The master entry also encodes how these fragments can be paired. An arbitrary single-letter code is assigned to each fragment. In this case, A for alkene, S for sulfenic acid, and T for thiol. The 'Pairs with' field contains the partner codes, e.g. A can pair with both S and T but S and T can only pair with A. This is important because an application may screen MS2 spectra looking for these so-called signature mass pairs.

To support applications that are not aware of this new behaviour, there are separate, simple Unimod entries for each modification composition. For example, Xlink:DSSO[158] for the intact link and Xlink:DSSO[54] for the alkene fragment. The number in square brackets is the mass of the delta, rounded to the nearest integer.

The same approach applies to other types of cleavable linker. For example, Xlink:DTBP is the master entry for a chemically cleavable linker containing a disulfide bridge, and contains neutral losses corresponding to the intact and cleaved links. Plus, there are separate entries for standard applications: Xlink:DTBP[172] and Xlink:DTBP[87].

For software developers

For most cross-links, there is a master entry in Unimod that contains all the information needed by a cross-link aware application, e.g. Xlink:DSSO. If a specificity classification is one of the four cross-link classifications listed below, each neutral loss composition is subtracted from the modification composition to create the composition of the intact link or a link fragment or a monolink. For all other specificity classifications, the existing behaviour still applies, and a NeutralLoss element defines a shift in the MS/MS fragment peaks.

There are separate Unimod entries to enable standard software to calculate the masses of intact links, link fragments, and monolinks, e.g. Xlink:DSSO[176]. Cross-link aware software can simply ignore these entries, which are easily identified by a name that begins Xlink: and ends with a closing square bracket.

The schema for the Unimod xml file, unimod_2_xsd, required a minor version update from 2.0 to 2.1 to add three new attributes to the NeutralLoss element, which are all optional and type xs:string:

  • description
  • code
  • pairs_with

Four new classifications were added:

  • Cross-link
  • CID cleavable cross-link
  • Photo cleavable cross-link
  • Other cleavable cross-link

In theory, existing applications should not break because of a minor version update. But, to be on the safe side, the unimod.xml file available on the download page does not contain the new, 'master' cross-link entries, and will validate against the earlier 2.0 schema. If you are developing cross-link aware software, a second file, unimod_xl.xml that includes the master entries can be downloaded here.

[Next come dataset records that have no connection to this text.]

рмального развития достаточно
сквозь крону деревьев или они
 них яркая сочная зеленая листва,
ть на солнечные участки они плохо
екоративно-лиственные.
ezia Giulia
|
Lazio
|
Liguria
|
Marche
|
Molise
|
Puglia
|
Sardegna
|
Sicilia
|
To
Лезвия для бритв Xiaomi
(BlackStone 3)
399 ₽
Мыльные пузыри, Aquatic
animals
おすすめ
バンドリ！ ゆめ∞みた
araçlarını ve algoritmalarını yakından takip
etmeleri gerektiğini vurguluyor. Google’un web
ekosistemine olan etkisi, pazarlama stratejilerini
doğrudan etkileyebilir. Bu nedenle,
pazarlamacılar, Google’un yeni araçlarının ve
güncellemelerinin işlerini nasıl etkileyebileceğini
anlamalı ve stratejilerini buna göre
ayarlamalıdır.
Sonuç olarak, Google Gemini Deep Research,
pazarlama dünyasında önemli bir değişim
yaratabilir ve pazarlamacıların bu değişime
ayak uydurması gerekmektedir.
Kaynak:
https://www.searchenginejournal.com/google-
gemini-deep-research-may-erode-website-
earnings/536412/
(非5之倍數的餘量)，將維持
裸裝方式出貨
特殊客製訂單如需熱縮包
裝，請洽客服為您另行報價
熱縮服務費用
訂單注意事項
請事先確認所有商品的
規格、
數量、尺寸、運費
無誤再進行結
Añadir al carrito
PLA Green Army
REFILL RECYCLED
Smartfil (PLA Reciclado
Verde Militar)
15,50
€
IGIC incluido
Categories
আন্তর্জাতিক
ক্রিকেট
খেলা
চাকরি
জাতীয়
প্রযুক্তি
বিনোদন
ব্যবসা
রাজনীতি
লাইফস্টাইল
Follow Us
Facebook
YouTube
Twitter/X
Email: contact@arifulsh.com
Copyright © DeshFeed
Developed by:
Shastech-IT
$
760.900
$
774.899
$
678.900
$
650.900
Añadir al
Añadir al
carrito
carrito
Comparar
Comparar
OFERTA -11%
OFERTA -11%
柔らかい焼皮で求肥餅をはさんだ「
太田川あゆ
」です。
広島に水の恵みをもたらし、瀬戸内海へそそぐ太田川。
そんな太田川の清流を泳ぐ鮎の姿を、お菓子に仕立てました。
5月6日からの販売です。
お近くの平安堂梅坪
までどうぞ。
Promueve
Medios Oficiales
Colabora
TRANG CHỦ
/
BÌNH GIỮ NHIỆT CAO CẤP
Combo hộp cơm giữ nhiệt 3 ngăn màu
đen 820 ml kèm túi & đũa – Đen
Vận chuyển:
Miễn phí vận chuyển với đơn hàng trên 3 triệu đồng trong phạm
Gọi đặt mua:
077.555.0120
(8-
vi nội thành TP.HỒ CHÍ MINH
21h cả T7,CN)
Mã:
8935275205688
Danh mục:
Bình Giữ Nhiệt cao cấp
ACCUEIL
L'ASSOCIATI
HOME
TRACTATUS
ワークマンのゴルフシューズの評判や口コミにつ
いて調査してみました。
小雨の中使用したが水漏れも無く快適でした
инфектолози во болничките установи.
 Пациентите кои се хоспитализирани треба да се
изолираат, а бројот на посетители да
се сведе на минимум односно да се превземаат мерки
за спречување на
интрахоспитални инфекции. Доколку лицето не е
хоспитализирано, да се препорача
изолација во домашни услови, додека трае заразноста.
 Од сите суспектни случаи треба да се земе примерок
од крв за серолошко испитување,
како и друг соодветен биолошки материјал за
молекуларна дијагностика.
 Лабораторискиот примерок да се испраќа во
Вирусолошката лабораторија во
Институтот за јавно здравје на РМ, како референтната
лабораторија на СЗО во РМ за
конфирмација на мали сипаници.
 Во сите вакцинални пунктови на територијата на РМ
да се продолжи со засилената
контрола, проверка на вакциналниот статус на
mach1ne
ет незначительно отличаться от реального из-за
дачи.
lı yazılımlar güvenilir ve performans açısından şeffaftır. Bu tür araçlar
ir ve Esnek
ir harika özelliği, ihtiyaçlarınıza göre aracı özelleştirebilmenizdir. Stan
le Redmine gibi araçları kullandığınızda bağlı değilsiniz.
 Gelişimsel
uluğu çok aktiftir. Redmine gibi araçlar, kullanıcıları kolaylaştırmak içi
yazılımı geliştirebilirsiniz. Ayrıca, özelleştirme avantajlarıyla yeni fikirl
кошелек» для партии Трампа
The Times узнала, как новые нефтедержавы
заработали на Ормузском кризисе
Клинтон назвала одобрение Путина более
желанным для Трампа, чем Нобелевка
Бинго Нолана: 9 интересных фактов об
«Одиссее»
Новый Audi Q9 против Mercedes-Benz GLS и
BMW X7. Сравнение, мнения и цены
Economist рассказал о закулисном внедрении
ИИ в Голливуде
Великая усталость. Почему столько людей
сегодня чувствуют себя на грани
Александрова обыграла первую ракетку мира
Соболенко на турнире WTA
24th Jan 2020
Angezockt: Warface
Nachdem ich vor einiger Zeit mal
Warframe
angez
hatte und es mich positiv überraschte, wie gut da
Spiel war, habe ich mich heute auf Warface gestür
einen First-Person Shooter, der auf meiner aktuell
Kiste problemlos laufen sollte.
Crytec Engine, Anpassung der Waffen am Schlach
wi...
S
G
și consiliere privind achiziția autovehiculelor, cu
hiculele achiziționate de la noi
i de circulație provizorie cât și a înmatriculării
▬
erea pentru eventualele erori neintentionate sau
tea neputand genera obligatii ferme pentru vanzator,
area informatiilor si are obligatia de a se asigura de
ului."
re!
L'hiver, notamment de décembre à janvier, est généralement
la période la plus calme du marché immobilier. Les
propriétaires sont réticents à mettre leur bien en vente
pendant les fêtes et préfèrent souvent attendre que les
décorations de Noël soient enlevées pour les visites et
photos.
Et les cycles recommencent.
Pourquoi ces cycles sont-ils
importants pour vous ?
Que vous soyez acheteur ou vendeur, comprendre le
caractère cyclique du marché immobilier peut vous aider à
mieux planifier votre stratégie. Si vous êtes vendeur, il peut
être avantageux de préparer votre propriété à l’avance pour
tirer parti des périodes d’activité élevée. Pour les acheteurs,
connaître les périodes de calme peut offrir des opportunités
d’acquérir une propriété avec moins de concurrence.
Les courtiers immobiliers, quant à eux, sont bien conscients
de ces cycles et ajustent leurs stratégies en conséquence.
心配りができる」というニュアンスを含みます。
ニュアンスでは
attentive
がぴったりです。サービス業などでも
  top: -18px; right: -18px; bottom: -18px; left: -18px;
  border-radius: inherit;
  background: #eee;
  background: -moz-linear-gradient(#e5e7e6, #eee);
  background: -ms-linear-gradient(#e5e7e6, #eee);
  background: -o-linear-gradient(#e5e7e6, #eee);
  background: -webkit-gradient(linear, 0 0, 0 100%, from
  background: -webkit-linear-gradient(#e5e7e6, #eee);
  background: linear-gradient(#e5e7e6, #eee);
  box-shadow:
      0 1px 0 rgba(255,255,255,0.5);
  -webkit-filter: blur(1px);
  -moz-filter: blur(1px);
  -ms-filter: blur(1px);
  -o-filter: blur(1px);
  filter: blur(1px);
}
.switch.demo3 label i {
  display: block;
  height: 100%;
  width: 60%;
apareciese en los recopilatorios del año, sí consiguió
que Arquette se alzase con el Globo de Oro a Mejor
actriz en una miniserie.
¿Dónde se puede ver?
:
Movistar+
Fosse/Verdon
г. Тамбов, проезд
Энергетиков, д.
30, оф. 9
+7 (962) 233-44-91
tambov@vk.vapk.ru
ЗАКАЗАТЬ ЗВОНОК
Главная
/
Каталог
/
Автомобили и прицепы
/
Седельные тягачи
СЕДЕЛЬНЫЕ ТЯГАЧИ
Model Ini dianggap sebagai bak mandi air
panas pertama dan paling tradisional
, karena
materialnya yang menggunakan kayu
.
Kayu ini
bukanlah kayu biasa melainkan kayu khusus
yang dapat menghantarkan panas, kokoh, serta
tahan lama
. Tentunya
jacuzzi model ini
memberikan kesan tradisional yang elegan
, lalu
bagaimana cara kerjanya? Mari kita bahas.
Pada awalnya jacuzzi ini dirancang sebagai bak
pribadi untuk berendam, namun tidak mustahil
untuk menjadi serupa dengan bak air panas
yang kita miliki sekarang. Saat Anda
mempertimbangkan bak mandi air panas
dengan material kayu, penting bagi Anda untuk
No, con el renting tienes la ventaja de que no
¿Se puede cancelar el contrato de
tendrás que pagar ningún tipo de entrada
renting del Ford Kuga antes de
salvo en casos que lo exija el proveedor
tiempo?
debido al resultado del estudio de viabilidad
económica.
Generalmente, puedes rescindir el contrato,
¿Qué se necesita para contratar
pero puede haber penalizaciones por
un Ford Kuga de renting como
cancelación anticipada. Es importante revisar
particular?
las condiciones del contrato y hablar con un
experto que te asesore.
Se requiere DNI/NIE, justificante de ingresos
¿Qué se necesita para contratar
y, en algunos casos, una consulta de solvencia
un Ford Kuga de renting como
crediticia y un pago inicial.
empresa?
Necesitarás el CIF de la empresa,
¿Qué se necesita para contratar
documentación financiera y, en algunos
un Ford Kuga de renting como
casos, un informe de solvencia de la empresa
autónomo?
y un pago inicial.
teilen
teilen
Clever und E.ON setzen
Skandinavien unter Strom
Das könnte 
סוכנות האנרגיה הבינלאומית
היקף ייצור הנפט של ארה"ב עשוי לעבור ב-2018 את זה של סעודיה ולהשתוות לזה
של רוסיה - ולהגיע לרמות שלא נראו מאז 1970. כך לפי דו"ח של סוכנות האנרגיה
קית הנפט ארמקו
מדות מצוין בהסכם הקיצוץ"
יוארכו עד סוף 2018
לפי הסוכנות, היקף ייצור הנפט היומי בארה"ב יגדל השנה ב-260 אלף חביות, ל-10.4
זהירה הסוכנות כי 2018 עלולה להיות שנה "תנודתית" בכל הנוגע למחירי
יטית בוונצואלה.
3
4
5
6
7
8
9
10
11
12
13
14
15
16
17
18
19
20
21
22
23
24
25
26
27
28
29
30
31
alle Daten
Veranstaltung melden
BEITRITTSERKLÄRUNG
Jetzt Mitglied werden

The forms on this web site don't provide a user interface to all elements of the schema. For example, there is a PepNeutralLoss element as well as a NeutralLoss element. The NeutralLoss element is for losses from MS/MS fragments while the PepNeutralLoss element is for losses from the precursor. Either could have been used for the cross-link information, which applies to both MS/MS fragments and precursor. If you create a master entry by editing unimod.xml in a text editor or by using an interface that allows the choice between PepNeutralLoss and NeutralLoss, make sure you target the correct element.